Spiraling toward catastrophe in South Sudan

December 27, 2016
Written by Kieran McConville
Photo by Kieran McConville

A serious humanitarian crisis is unfolding in the world’s youngest nation — beyond the glare of the international media spotlight. Concern is working to hold back the tide in a remote, forgotten region.

For three years there have been waves of violence and conflict in South Sudan, driving over three million people from their homes, over of a million of them fleeing the country altogether. Since July of this year the situation has worsened, with thousands of families crossing the border into Uganda every week. On just one day, December 13, over 7,000 people arrived in the neighboring country, seeking refuge.

Concern is working in the displacement camps in Juba and Bentiu, as well as BidiBidi in Uganda, which is set to become the biggest refugee camp in the world. We are providing shelter, water, sanitation, and nutrition services.

Food distributions in Northern Bahr el Ghazal, South Sudan.

A food distribution in Northern Bahr el Ghazal, South Sudan. Concern has been supplying 37,000 households per quarter with sorghum, vegetable oil, and lentils or beans. For under five children and pregnant or lactating mothers there’s a corn/soya blend to supplement. Photo: Kieran McConville

Signs of trouble ahead

But outside of the camps and away from the conflict flashpoints, another mostly unreported crisis is looming. In Northern Bahr el Ghazal, huge numbers of people have had their livelihoods devastated by the economic fallout from the conflict. The South Sudanese pound has plunged in value and in October of 2016 the national inflation rate was over 800%  — the highest in the world. Coupled with border closures, this has made it impossible for already-stressed families to survive without assistance.

Ayak Bol says she and her family have been surviving on wild leaves, fruit and roots, barely enough to sustain them.

“We are distributing emergency food aid to 37,000 families every quarter — and that’s just barely containing the problem,” sayd Concern Program Director, Chris Oyua. “Many people are hovering on the verge of starvation and the malnutrition levels among children are the highest since we started keeping records 15 years ago.”

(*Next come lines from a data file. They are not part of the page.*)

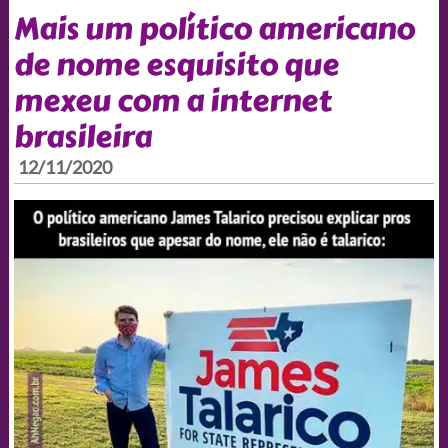
Mais um político americano
de nome esquisito que
mexeu com a internet
brasileira
12/11/2020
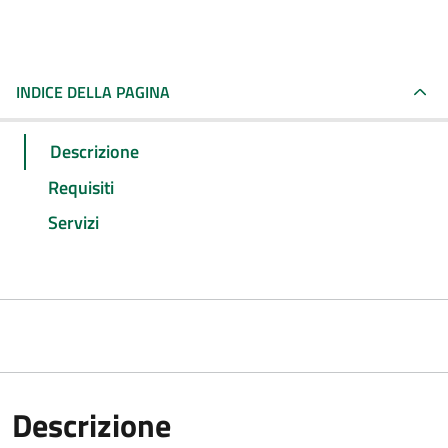
INDICE DELLA PAGINA
Descrizione
Requisiti
Servizi
Descrizione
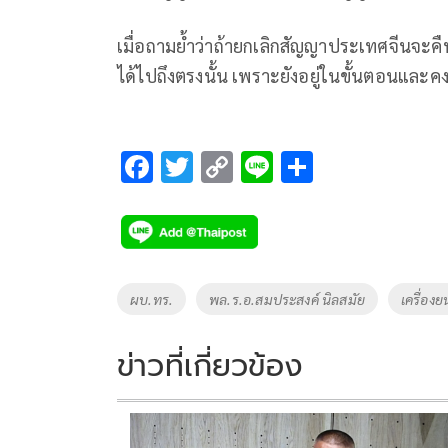
เมื่อถามย้ำว่าถ้ายกเลิกสัญญาประเทศจีนจะคืน
ได้ไปถึงตรงนั้น เพราะยังอยู่ในขั้นตอนและคง
F
T
C
Li
S
ac
wi
o
n
h
e
tt
p
e
ar
b
er
y
e
o
Li
Tags
ผบ.ทร.
พล.ร.อ.สมประสงค์ นิลสมัย
เครื่องย
o
n
k
k
ข่าวที่เกี่ยวข้อง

The situation is now so bad that many families are resorting to desperate measures. At one Concern food distribution site, mother of five Ayak Bol says she and her family have been surviving on wild leaves, fruit and roots, barely enough to sustain them. “I have no breast milk,” Ayak says. “My baby is always crying. I have no hope. Without you we would have no future at all.”

Ayak Bol at a food distribution in Northern Bahr el Ghazal, South Sudan

Ayak Bol at a food distribution being carried out by Concern Worldwide and World Food Programme (WFP) in Northern Bahr el Ghazal, South Sudan. Ayak, a mother of five, says she can no longer breast feed her 7 month old because of hunger. Photo: Kieran McConville

Scrambling to keep up

Concern is supporting the local health authorities with a massive child nutrition program. In the town of Nyamlel, young mother Aweng Akon arrives with her ten-month-old baby, Adut. “Normally at this age she should weigh between 15 and 22 pounds. “When she arrived here she weighed just under 10 pounds,” says Concern Emergency Nutritionist, Stella Edong. “She was severely acutely malnourished. We’ve seen a huge spike in cases like Adut — and this is post-harvest, which is the best case scenario. In the coming months this is going to get a lot worse.”

“Over the past ten years this region has gradually been forgotten by many — the number of NGOs working here fell from 180 to around 40.” — Chris Oyua

To illustrate the seriousness of the problem, figures show that this year over 150,000 people from Northern Bahr el Ghazal have made the crossing into Sudan, some even seeking refuge in Darfur.

“Over the past ten years this region has gradually been forgotten by many — the number of NGOs working here fell from 180 to around 40,” according to Chris Oyua. “We have quadrupled our staff numbers and are doing everything we can, but we are literally trying to hold back the tide. It’s almost overwhelming. We are on the verge of a catastrophe.”